## [WHAT IS BEING ASKED]
Extract each line from the entries below that has the string "shows" in it.

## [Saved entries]
=== Begin Enclosure ===
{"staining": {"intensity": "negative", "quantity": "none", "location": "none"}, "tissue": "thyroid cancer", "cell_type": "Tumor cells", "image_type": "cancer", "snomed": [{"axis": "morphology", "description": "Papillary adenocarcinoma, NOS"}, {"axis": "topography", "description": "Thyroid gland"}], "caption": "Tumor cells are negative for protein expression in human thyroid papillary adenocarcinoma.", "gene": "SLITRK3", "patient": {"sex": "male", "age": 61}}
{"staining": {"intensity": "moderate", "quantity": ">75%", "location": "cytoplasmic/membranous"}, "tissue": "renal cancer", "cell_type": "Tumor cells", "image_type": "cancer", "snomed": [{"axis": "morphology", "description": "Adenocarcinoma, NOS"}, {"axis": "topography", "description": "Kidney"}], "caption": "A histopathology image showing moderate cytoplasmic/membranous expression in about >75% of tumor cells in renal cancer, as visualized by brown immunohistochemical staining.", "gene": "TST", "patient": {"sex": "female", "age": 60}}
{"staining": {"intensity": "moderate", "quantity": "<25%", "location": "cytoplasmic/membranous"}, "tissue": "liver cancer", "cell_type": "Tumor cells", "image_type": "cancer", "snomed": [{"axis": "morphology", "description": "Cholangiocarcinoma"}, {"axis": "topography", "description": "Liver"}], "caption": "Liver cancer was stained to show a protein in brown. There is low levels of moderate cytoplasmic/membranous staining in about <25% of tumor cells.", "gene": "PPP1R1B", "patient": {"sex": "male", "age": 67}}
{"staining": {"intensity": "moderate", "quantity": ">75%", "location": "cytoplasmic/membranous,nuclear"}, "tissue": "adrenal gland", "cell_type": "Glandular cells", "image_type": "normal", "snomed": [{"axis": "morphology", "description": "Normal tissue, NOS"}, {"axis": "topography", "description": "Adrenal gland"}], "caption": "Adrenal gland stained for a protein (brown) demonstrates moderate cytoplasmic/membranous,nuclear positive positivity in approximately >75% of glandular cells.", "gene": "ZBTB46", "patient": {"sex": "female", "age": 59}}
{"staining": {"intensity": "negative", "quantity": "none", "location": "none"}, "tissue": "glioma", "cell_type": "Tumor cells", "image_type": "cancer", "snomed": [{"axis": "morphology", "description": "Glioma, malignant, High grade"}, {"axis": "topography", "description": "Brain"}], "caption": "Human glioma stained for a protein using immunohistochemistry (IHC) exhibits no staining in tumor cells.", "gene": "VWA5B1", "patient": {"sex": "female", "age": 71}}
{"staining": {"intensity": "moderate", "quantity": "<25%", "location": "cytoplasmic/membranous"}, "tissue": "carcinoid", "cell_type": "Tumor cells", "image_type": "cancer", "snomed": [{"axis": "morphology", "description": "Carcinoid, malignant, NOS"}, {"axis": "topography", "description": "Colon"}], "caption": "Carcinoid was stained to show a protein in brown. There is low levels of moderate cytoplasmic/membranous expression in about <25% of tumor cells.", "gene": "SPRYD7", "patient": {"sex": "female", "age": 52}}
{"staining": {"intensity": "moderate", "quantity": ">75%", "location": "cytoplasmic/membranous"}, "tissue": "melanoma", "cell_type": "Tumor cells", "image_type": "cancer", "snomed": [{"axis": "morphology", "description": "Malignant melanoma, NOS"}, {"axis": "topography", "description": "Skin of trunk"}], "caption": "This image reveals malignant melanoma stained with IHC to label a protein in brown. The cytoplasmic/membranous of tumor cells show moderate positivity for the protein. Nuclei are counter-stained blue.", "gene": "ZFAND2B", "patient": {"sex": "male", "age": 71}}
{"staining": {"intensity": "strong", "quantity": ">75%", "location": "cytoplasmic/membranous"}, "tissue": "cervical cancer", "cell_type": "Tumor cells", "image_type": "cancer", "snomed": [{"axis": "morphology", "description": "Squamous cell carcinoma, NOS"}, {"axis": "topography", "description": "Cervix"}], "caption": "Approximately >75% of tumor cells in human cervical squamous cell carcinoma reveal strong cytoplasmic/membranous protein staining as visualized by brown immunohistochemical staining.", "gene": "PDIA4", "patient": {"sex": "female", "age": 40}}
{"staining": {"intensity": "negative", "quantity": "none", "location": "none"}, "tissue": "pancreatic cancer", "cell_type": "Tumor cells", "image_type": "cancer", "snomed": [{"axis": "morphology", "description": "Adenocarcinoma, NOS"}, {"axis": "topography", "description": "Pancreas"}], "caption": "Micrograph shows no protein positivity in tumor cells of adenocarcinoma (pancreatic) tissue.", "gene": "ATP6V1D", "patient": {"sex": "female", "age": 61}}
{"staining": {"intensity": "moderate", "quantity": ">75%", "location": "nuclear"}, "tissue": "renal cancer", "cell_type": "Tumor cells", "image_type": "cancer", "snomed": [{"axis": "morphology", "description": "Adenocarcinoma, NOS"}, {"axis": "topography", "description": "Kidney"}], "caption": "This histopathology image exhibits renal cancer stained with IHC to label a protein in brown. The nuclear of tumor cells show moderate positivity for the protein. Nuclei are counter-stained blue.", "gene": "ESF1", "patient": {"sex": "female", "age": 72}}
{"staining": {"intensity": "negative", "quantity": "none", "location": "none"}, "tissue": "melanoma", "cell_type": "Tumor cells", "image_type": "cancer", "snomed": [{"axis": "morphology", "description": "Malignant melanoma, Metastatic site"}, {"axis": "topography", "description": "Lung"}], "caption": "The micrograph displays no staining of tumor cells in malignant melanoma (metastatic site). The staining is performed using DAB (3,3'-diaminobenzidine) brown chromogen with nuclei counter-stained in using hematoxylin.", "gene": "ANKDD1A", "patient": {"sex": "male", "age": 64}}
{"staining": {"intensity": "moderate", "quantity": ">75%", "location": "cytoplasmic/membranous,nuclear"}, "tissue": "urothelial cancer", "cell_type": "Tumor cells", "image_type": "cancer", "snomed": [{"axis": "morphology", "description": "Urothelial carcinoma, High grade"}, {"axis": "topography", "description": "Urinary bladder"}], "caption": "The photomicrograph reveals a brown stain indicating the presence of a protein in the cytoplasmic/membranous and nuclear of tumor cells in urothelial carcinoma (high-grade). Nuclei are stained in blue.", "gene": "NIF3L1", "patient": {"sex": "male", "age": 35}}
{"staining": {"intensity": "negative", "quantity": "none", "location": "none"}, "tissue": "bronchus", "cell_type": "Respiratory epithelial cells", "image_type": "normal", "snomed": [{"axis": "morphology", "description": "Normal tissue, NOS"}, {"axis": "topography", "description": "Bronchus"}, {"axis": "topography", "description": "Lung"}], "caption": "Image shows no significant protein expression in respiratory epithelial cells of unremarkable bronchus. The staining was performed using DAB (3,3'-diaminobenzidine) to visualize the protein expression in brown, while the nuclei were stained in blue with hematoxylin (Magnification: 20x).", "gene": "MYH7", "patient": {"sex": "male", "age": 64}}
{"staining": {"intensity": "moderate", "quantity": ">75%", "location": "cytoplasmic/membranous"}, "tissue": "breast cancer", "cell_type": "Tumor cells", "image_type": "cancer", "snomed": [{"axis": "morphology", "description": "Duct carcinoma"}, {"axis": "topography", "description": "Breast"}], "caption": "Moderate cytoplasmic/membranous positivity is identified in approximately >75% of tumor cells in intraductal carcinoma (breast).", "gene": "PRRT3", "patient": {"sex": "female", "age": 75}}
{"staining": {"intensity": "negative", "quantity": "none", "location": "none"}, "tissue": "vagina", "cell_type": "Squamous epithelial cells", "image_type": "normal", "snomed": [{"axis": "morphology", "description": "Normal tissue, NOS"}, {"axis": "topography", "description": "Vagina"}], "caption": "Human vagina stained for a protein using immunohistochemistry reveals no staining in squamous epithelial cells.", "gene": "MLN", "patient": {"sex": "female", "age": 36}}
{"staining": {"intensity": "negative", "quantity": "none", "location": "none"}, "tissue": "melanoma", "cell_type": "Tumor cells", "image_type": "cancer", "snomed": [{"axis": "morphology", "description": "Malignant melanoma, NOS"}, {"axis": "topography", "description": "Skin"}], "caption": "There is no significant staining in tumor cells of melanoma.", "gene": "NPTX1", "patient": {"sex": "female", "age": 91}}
=== End Enclosure ===
## [SOLUTION FOR THIS EXERCISE]
{"staining": {"intensity": "negative", "quantity": "none", "location": "none"}, "tissue": "pancreatic cancer", "cell_type": "Tumor cells", "image_type": "cancer", "snomed": [{"axis": "morphology", "description": "Adenocarcinoma, NOS"}, {"axis": "topography", "description": "Pancreas"}], "caption": "Micrograph shows no protein positivity in tumor cells of adenocarcinoma (pancreatic) tissue.", "gene": "ATP6V1D", "patient": {"sex": "female", "age": 61}}
{"staining": {"intensity": "negative", "quantity": "none", "location": "none"}, "tissue": "bronchus", "cell_type": "Respiratory epithelial cells", "image_type": "normal", "snomed": [{"axis": "morphology", "description": "Normal tissue, NOS"}, {"axis": "topography", "description": "Bronchus"}, {"axis": "topography", "description": "Lung"}], "caption": "Image shows no significant protein expression in respiratory epithelial cells of unremarkable bronchus. The staining was performed using DAB (3,3'-diaminobenzidine) to visualize the protein expression in brown, while the nuclei were stained in blue with hematoxylin (Magnification: 20x).", "gene": "MYH7", "patient": {"sex": "male", "age": 64}}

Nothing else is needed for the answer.